Logo, é reconhecida a imunidade parlamentar ao vereador conforme disposta na nossa Constituição Federal. Ela é absoluta, vedando qualquer condenação em ação judicial, se por palavras, opiniões e votos no recinto do Parlamento, mas relativa se fora desse ambiente, onde ao judiciário caberá, se provocado, analisar o fato que deu causa ao possível crime e, se ele se deu em decorrência do exercício do mandato e na circunscrição do vereador. No primeiro caso, absoluta, não cabe mensuração do judiciário sobre a conduta do vereador, mas no segundo, relativa, é possível.
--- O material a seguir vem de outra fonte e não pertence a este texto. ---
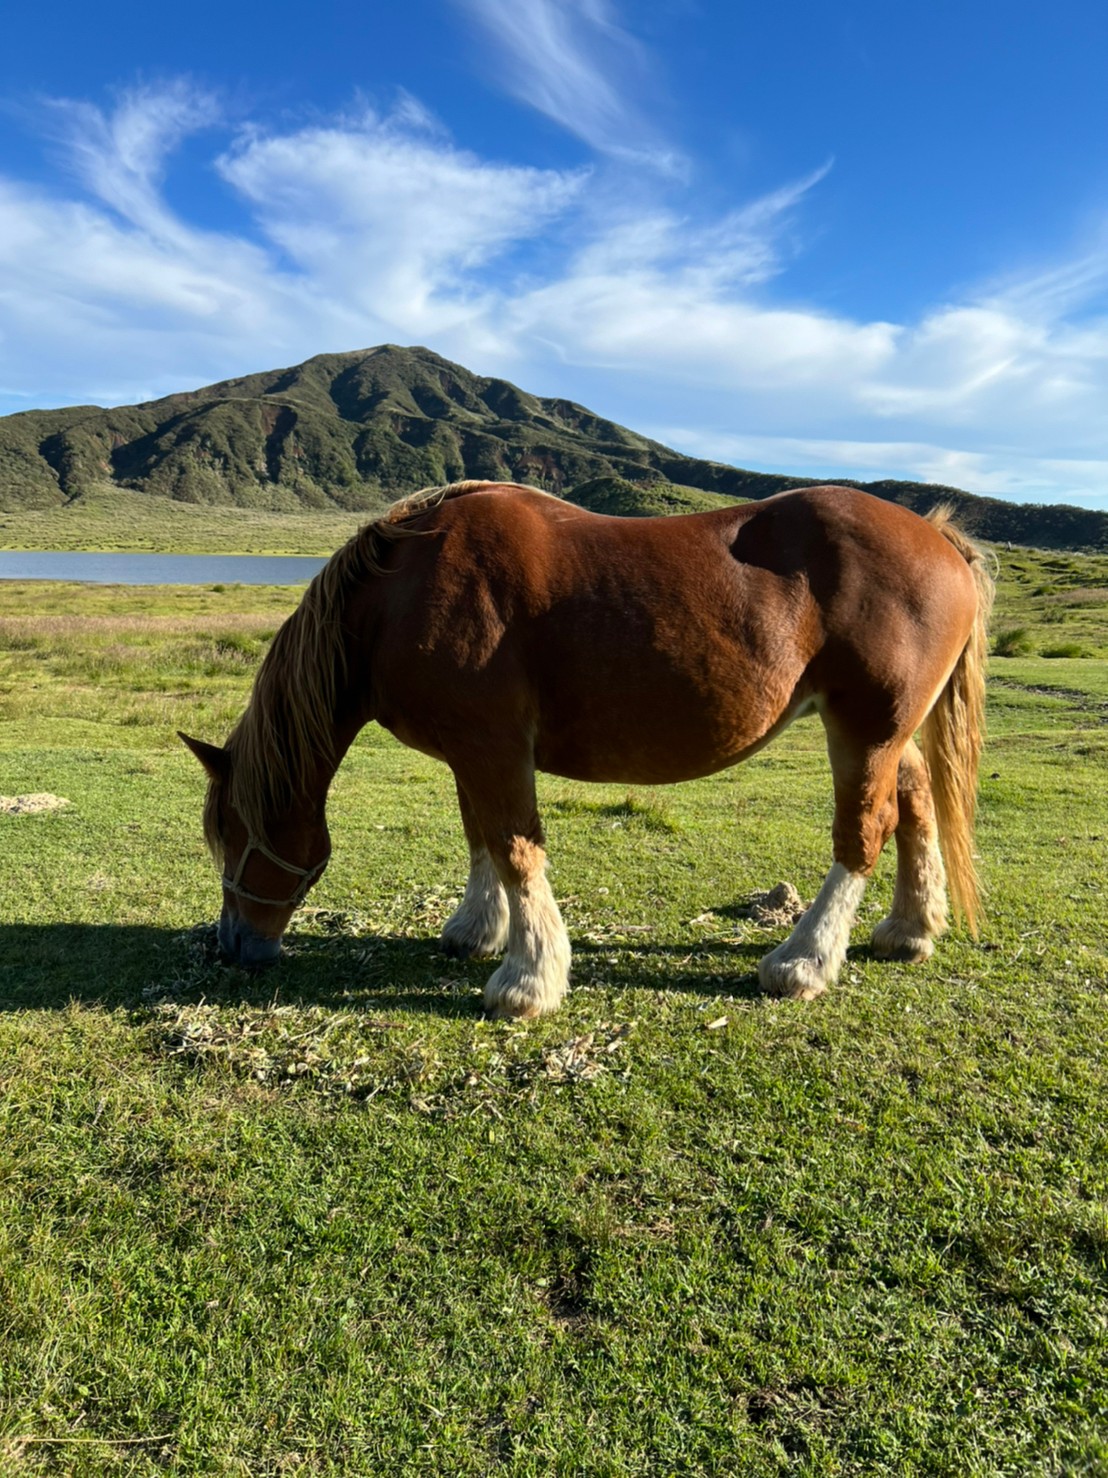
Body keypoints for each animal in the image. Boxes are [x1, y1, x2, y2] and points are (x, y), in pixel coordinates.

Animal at [182, 478, 998, 1010]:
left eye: (236, 836)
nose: (234, 946)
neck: (404, 590)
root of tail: (938, 538)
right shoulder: (472, 753)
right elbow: (481, 838)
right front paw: (479, 930)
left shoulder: (493, 746)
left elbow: (514, 848)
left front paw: (528, 979)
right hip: (885, 732)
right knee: (915, 801)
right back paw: (909, 930)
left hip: (864, 728)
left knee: (864, 832)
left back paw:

Mas o importante é que nossos representantes políticos saibam que a sociedade espera que este, quando eleito, exerça o mandato com polidez, com foco no desenvolvimento de sua comunidade, norteando sua conduta em princípios sociais como o da urbanidade. Daí porque se assim agirem, a garantia da imunidade se tornará desnecessária.

Então, os vereadores podem se distratar e se ofenderem em plenário ou fora dele, ofender qualquer do povo, pois tem imunidade parlamentar?

A imunidade de que tratamos acima é em razão do judiciário, é um mecanismo de defesa da liberdade de consciência política do detentor de mandato eletivo em relação a coerção que poderia sofrer por qualquer intento de um desafeto pessoal ou político que viesse a diminuir ou limitar o desempenho parlamentar usando mecanismos processuais judiciais. É uma proteção do vereador ao mundo externo da sua Casa Legislativa. É uma imunidade judicial.

Contudo, essa imunidade parlamentar não acoberta o mau comportamento do vereador em relação ao regramento da sua Casa Legislativa.

É que se por um lado o vereador não pode ser processado judicialmente por suas palavras e opiniões sobre o argumento de que feriu a honra pessoal de determinado indivíduo, por outro lado, pode ser processado politicamente por ferir a honra da sua Câmara de Vereadores, ou seja, o vereador pode ser processado por seus pares se por quebra do decoro de conduta que se exige no Parlamento, podendo ser punido nos termos do que prescrito no Regimento Interno da Câmara de Vereadores que integra.

Pode-se concluir que a imunidade parlamentar do vereador não existe em relação ao poder político da sua Casa Legislativa, ou seja, em questão interna corporis de regramento comportamental do indivíduo frente ao seus pares e ao seu parlamento, a garantia constitucional da imunidade não se aplica.

Deste modo, o mau comportamento do parlamentar como tratamos aqui, se espelhado naquele que geraria talvez um crime contra a honra de alguém, pode não ser aceito pelos membros do parlamento municipal e, estando em desacordo com o que se espera de urbanidade e polidez do parlamentar, pode ser um fato que dê início a um processo político para julgamento, resultando, inclusive, nas penalidades expostas pelo Regimento Interno da Casa Legislativa, que não raras vezes são notícias de cassação de mandato.

Vereador! Eduque-se e promova a educação. Certamente a imunidade parlamentar não precisará ser invocada, e o cidadão de sua comunidade lhe ajudará na construção de uma sociedade melhor.